Poste frontalier de Saint-Bernard-de-Lacolle…
Tout commença par une interrogation aussi simple qu’éloquente, posée par une préposée à la douane canadienne. “Comment va Haïti?” Cette question, légère en apparence, déclencha en moi un flot de souvenirs et de réflexions, mêlant mon amour pour Haïti, ma terre natale, et mon affection pour le Canada, ma terre d’adoption.
Je me souviens de cette journée lumineuse, traversant la frontière, New York derrière moi, Montréal devant, un pont entre deux mondes. Depuis douze ans, je vivais au Canada, mais mon cœur battait toujours au rythme des tambours haïtiens.
À la question de la préposée, ma réponse fut instinctive et sincère: “Ça peut aller.” Haïti, ma mère, n’avait jamais été un pays de facilité, mais plutôt un berceau d’endurance et de résilience. C’était une terre où chaque sourire cachait une histoire, chaque regard portait une promesse d’avenir meilleur.
Deux amours puissants
Je me rappelle lui avoir parlé de mes douze années sans retourner en Haïti. Douze longues années durant lesquelles la nostalgie m’enveloppait, tel un enfant loin de sa mère, aspirant à son étreinte rassurante.

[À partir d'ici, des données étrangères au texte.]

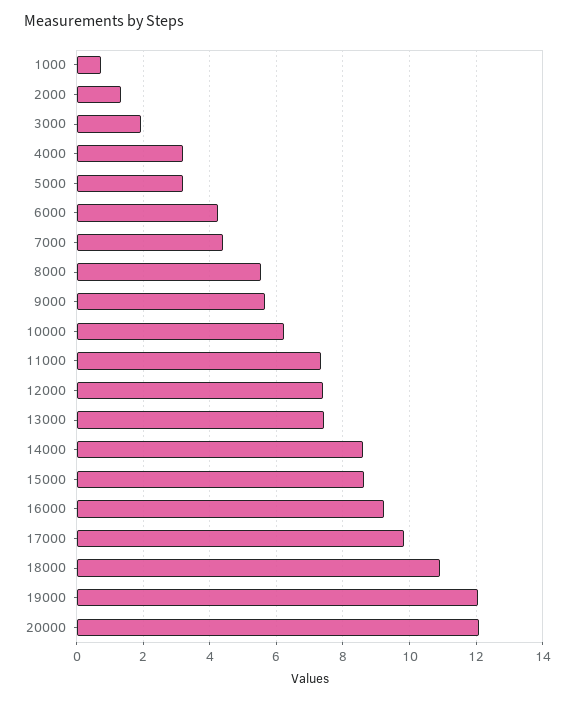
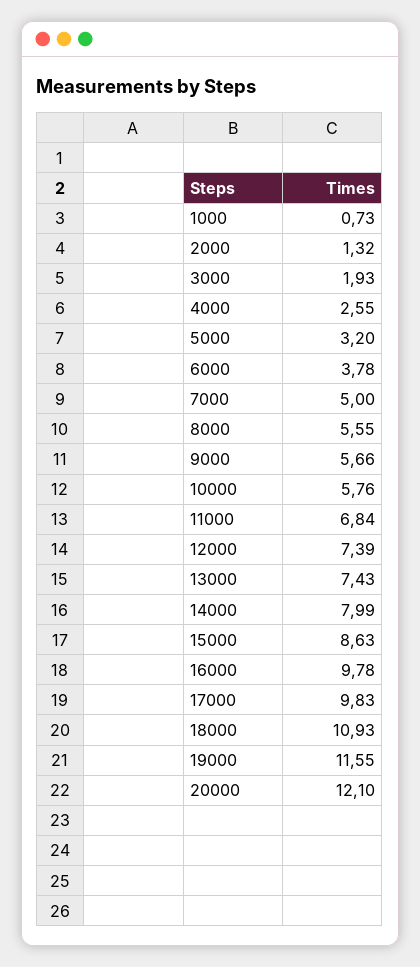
4000: 3.2 -> 2.55
6000: 4.2 -> 3.78
7000: 4.4 -> 5
10000: 6.2 -> 5.76
11000: 7.4 -> 6.84
14000: 8.6 -> 7.99
16000: 9.2 -> 9.78
19000: 12 -> 11.55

La préposée, curieuse, me demanda quel pays je préférais, Haïti ou le Canada. La réponse coulait de source: Haïti était ma mère, le Canada mon épouse. L’amour pour ma mère, inné, profond, inébranlable; pour mon épouse, choisi, passionné, et engagé. Deux amours différents, mais également puissants.
Haïti, je lui ai décrit, n’était pas la vision stéréotypée souvent diffusée par les médias. C’était un pays de chaleur humaine, d’histoires fascinantes, un lieu où malgré la pauvreté et les défis, la tendresse maternelle et la solidarité régnaient. Un endroit où la beauté réside dans l’authenticité de ses habitants et la richesse de sa culture.
Loin des clichés
À chaque mot, je peignais un tableau d’Haïti, loin des clichés, un portrait intime et personnel. J’ai parlé de la douceur de ses plages, de la force de ses montagnes, du goût sucré de ses fruits tropicaux. J’ai évoqué les sourires de ses enfants, la sagesse de ses anciens, et la résilience inébranlable de ses femmes.
La préposée, touchée par mes mots, me remit mon passeport en souhaitant que ma fidélité au Canada égale celle pour Haïti. Je lui assurais que ma loyauté envers le Canada était un reflet de l’éducation reçue d’Haïti, un pays qui m’a enseigné l’importance des engagements et des promesses tenues.
En quittant le poste frontière, je réalisai que ce voyage était plus qu’un simple retour à Montréal. C’était un pèlerinage intérieur, un voyage entre deux amours, deux mondes, reliant indissolublement mon passé à mon présent.
Le dialogue entre deux mondes
Haïti, malgré ses tumultes, reste gravée dans mon âme. Le Canada, là où je me trouve, ne cesse de m’enrichir. Deux pays, deux amours, un seul cœur. Et dans ce cœur, un espoir inextinguible pour un avenir où Haïti se relèvera, forte et fière, et où le Canada continuera de m’accueillir à bras ouverts.
J’invite chacun à regarder au-delà des apparences, à découvrir la richesse cachée sous les ruines apparentes. Haïti, ma mère, est plus qu’une terre de désolation; c’est un berceau d’espérance et de rêves. Et dans ce dialogue entre deux mondes, je reste un ambassadeur de l’amour, tissant des liens entre mon passé et mon avenir, entre Haïti et le Canada.
Puisse cette chronique être un pont entre les cultures, un hymne à la compréhension mutuelle, et un témoignage que l’amour pour une terre natale ne s’efface jamais, peu importe la distance ou le temps.